Dataset entries -
===
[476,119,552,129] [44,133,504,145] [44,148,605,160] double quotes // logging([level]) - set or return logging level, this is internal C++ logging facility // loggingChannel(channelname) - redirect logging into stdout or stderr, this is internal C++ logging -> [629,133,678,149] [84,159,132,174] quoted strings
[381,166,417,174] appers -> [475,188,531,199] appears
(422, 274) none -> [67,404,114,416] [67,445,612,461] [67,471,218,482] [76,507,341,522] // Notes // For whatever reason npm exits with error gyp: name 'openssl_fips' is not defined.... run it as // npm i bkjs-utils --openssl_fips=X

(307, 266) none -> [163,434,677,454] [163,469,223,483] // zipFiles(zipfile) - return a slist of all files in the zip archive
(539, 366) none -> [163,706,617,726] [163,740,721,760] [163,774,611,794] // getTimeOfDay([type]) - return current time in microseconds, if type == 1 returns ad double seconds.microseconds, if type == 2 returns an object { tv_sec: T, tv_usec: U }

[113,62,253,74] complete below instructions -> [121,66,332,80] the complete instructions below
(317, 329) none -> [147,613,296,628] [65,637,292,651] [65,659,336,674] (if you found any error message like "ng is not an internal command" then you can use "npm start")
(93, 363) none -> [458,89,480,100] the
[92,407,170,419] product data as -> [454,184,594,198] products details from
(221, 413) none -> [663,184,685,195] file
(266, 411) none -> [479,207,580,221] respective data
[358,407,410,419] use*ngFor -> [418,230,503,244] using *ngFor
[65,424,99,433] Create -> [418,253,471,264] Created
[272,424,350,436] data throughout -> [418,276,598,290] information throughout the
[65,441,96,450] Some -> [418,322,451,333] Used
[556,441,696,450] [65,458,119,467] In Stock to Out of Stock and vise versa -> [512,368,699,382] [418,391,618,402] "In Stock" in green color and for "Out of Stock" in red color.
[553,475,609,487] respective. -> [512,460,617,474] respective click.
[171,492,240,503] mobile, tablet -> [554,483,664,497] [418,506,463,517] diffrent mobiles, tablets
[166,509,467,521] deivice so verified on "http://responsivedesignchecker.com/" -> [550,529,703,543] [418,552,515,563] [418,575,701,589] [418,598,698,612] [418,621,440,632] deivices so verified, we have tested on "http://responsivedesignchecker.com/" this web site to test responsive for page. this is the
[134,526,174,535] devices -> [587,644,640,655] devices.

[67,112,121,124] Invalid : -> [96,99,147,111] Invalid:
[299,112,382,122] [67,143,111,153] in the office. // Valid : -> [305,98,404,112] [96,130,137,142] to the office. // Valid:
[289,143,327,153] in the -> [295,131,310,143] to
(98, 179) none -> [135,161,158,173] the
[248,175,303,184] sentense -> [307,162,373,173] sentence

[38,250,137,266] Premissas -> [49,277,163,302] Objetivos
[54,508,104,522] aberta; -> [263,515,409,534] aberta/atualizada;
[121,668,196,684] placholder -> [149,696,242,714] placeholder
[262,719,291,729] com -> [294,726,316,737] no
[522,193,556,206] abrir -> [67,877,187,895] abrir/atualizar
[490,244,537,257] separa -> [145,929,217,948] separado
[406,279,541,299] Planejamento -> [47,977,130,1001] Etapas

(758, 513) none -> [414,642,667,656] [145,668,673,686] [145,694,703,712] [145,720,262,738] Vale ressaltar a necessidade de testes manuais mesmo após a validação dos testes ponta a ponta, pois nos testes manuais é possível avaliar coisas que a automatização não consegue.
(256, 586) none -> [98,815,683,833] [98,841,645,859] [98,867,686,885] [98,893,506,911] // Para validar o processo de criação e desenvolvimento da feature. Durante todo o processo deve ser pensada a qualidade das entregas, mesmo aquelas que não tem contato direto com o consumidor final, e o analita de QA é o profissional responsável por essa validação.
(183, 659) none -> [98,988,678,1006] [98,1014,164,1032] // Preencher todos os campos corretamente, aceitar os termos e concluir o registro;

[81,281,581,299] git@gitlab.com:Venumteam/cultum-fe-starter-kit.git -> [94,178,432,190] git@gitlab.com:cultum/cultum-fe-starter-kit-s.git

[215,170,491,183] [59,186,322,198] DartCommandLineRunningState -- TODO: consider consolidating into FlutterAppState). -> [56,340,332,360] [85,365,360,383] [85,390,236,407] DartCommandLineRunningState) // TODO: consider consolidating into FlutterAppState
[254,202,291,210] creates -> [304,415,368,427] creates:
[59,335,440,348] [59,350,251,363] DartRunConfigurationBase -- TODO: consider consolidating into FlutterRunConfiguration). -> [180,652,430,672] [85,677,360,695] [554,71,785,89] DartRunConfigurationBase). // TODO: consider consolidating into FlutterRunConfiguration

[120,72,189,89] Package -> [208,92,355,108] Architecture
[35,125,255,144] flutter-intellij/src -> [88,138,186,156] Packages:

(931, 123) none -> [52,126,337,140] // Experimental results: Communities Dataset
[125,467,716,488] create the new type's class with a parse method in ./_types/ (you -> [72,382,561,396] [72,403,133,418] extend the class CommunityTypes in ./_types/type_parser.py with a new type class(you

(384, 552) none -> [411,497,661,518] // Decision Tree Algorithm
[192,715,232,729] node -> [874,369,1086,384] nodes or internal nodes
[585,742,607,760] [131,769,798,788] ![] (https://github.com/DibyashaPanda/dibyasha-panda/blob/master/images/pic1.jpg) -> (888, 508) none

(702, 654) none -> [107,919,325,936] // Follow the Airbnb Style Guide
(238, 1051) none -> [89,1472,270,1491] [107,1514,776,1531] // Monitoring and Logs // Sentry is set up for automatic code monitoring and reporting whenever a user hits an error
===
PROBLEM DETAILS - Find "respective" in the data above. Report each line where it appears.

TASK RESULT -
(266, 411) none -> [479,207,580,221] respective data
[553,475,609,487] respective. -> [512,460,617,474] respective click.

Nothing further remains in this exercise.